[WHAT NEEDS TO BE DONE]
Every line containing the word "oneR" must be pulled from the records.

[GIVEN DATA]
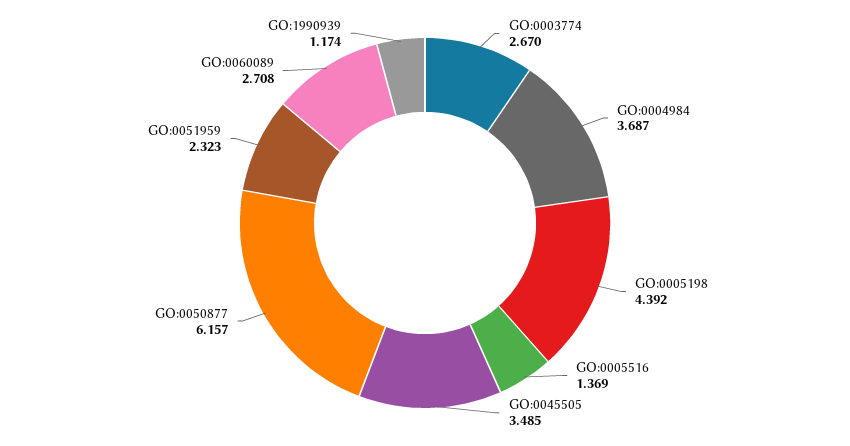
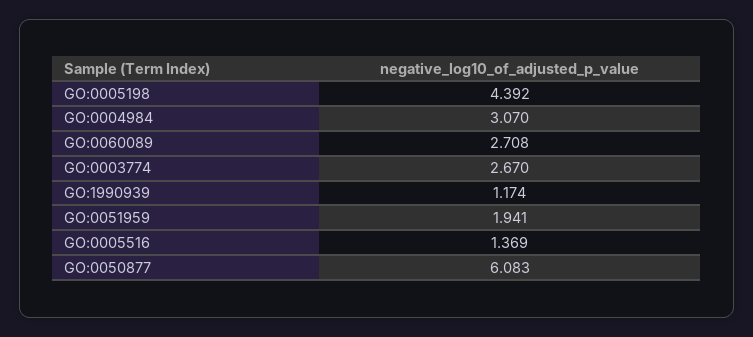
  {
    "GO:0003774": 2.67,
-   "GO:0004984": 3.687,
+   "GO:0004984": 3.07,
    "GO:0005198": 4.392,
    "GO:0005516": 1.369,
-   "GO:0045505": 3.485,
-   "GO:0050877": 6.157,
+   "GO:0050877": 6.083,
-   "GO:0051959": 2.323,
+   "GO:0051959": 1.941,
    "GO:0060089": 2.708,
    "GO:1990939": 1.174
  }

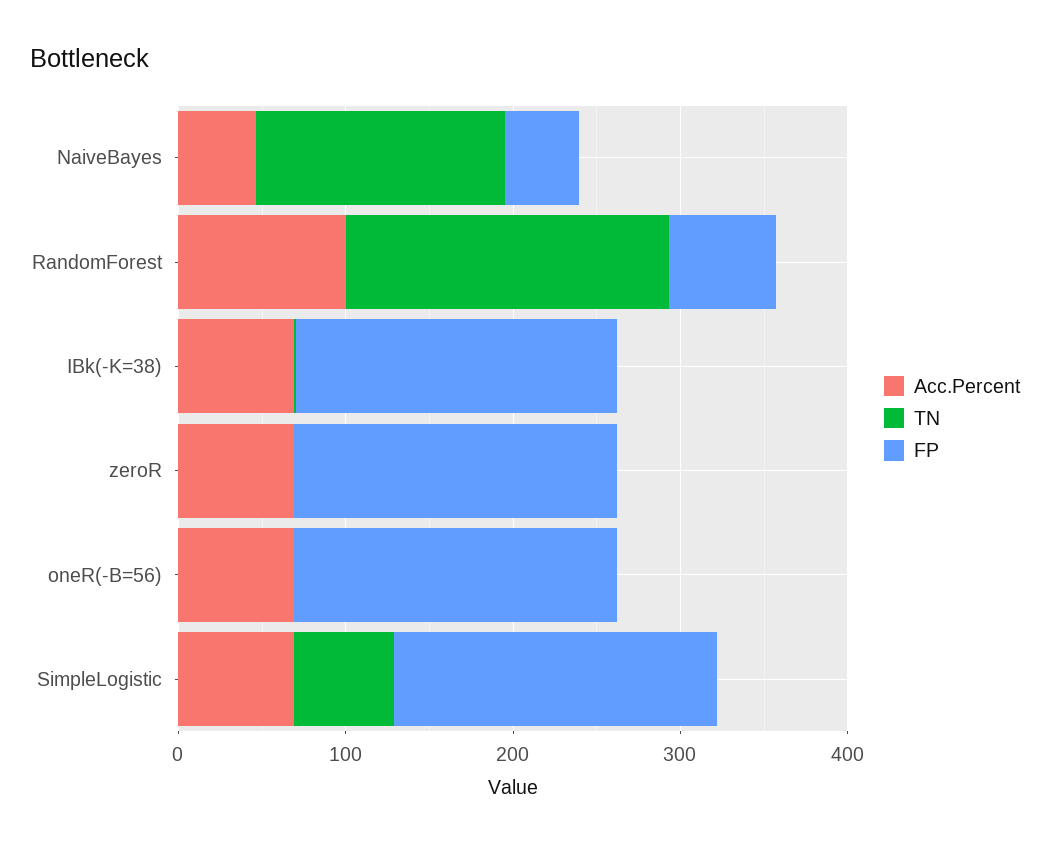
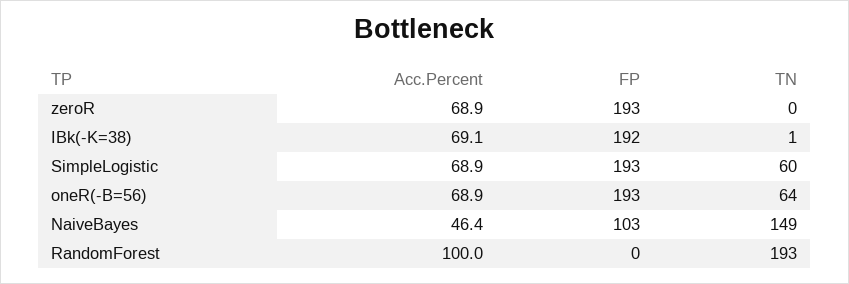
  {
    "Acc.Percent": {
      "NaiveBayes": 46.4,
      "RandomForest": 100,
      "IBk(-K=38)": 69.1,
      "zeroR": 68.9,
      "oneR(-B=56)": 68.9,
      "SimpleLogistic": 68.9
    },
    "TN": {
      "NaiveBayes": 149,
      "RandomForest": 193,
      "IBk(-K=38)": 1,
      "zeroR": 0,
-     "oneR(-B=56)": 0,
+     "oneR(-B=56)": 64,
      "SimpleLogistic": 60
    },
    "FP": {
-     "NaiveBayes": 40,
+     "NaiveBayes": 103,
-     "RandomForest": 60,
+     "RandomForest": 0,
      "IBk(-K=38)": 192,
      "zeroR": 193,
      "oneR(-B=56)": 193,
      "SimpleLogistic": 193
    }
  }

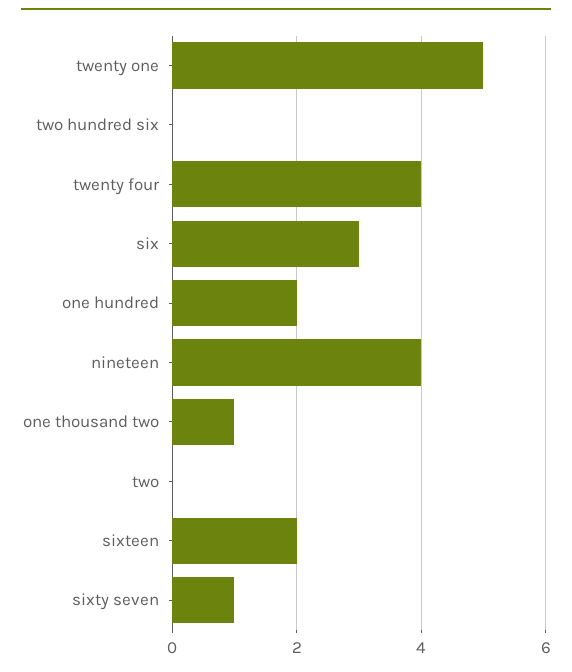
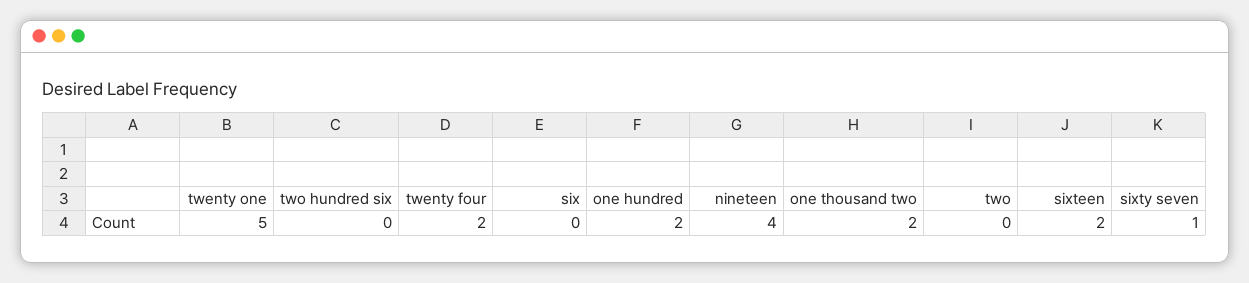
  {
    "twenty one": 5,
    "two hundred six": 0,
-   "twenty four": 4,
+   "twenty four": 2,
-   "six": 3,
+   "six": 0,
    "one hundred": 2,
    "nineteen": 4,
-   "one thousand two": 1,
+   "one thousand two": 2,
    "two": 0,
    "sixteen": 2,
    "sixty seven": 1
  }

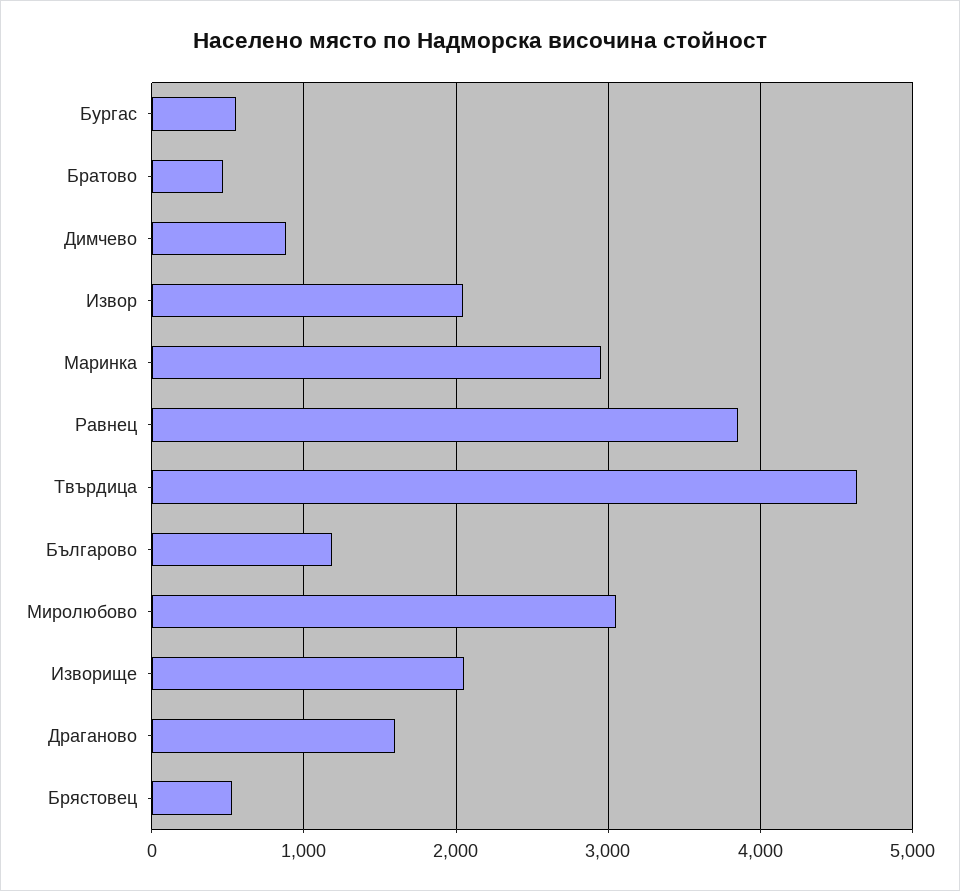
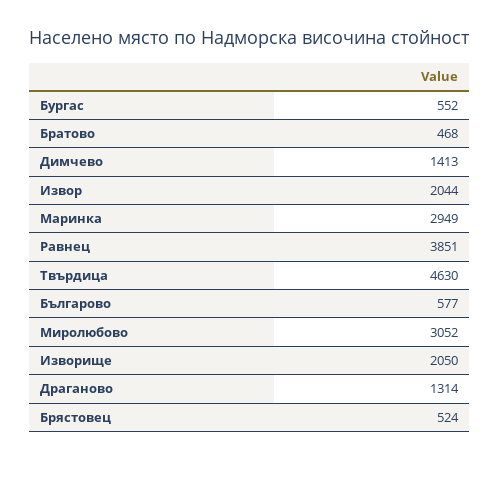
  {
    "Бургас": 552,
    "Братово": 468,
-   "Димчево": 900,
+   "Димчево": 1413,
    "Извор": 2044,
    "Маринка": 2949,
    "Равнец": 3851,
    "Твърдица": 4630,
-   "Българово": 1200,
+   "Българово": 577,
    "Миролюбово": 3052,
    "Изворище": 2050,
-   "Драганово": 1600,
+   "Драганово": 1314,
    "Брястовец": 524
  }

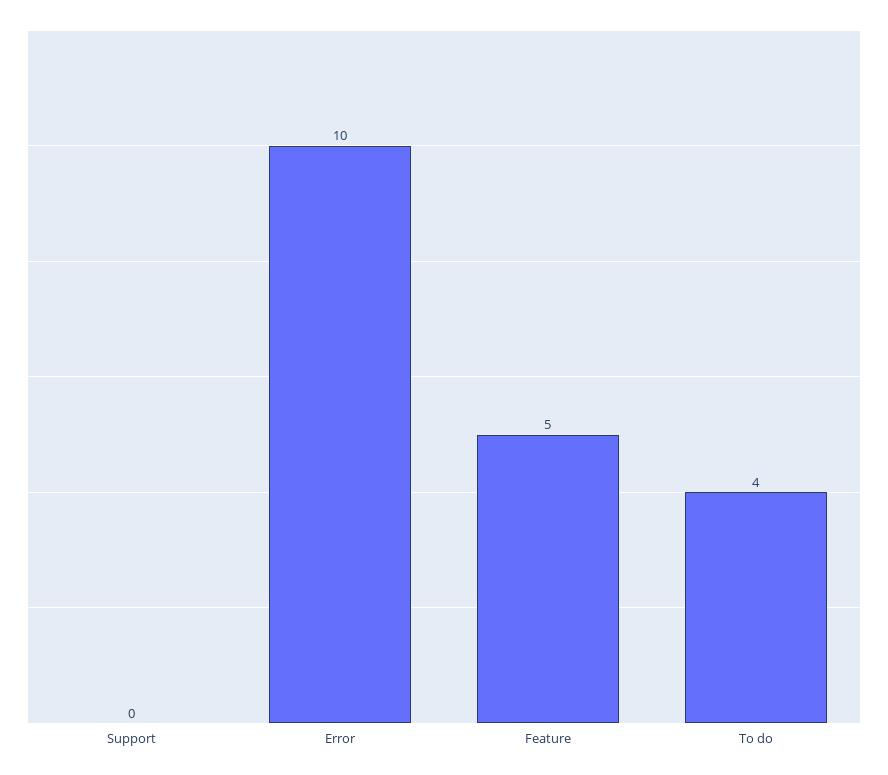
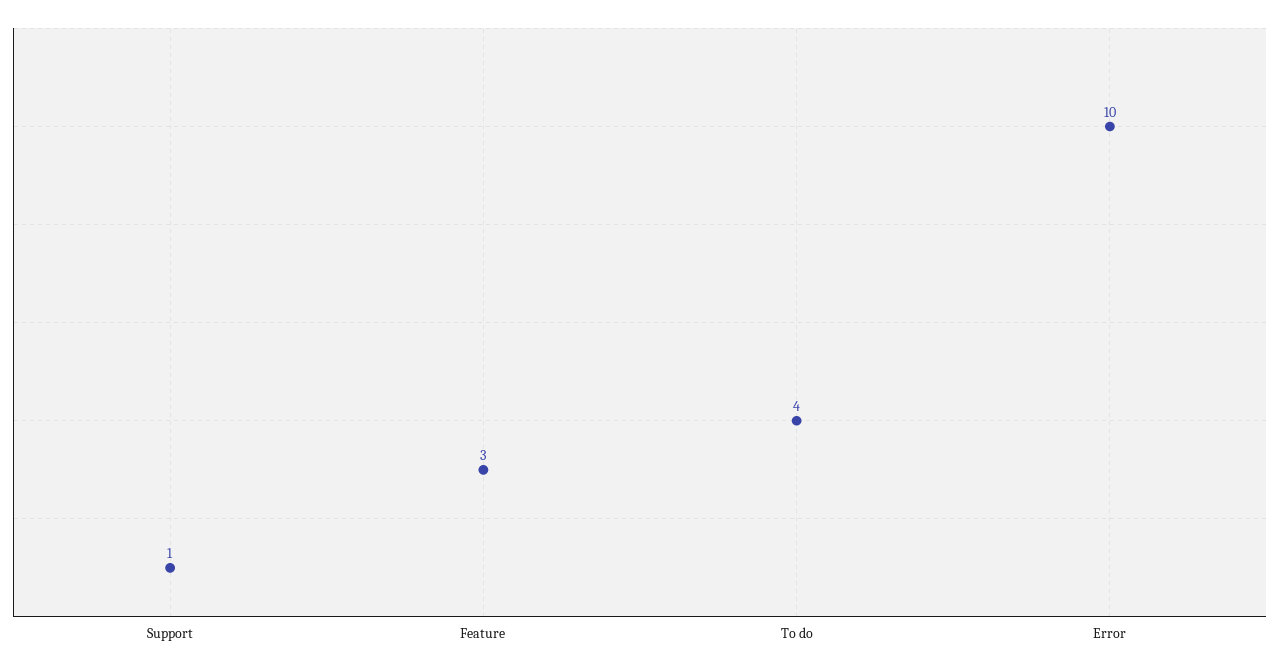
  {
-   "Support": 0,
+   "Support": 1,
    "Error": 10,
-   "Feature": 5,
+   "Feature": 3,
    "To do": 4
  }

[OUTPUT]
      "oneR(-B=56)": 68.9,
-     "oneR(-B=56)": 0,
+     "oneR(-B=56)": 64,
      "oneR(-B=56)": 193,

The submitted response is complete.